» **WHAT THE TASK ASKS**
Express the text read from all of the items as a JSON list of strings with one string per line. Omit blank lines and leave the pictures out.

» **DATASET CONTENT**
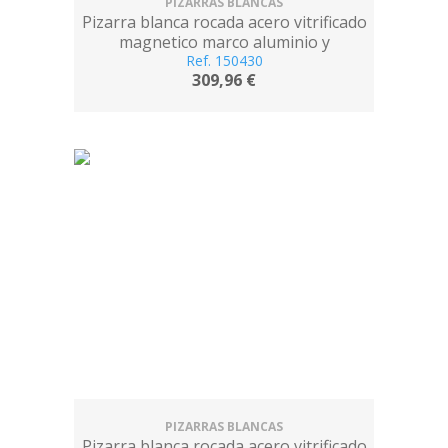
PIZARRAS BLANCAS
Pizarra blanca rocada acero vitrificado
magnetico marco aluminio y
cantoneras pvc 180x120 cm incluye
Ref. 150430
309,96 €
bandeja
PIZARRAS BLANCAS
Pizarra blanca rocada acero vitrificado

» **RESPONSE BOX**
[
  "PIZARRAS BLANCAS",
  "Pizarra blanca rocada acero vitrificado",
  "magnetico marco aluminio y",
  "cantoneras pvc 180x120 cm incluye",
  "Ref. 150430",
  "309,96 €",
  "bandeja",
  "PIZARRAS BLANCAS",
  "Pizarra blanca rocada acero vitrificado"
]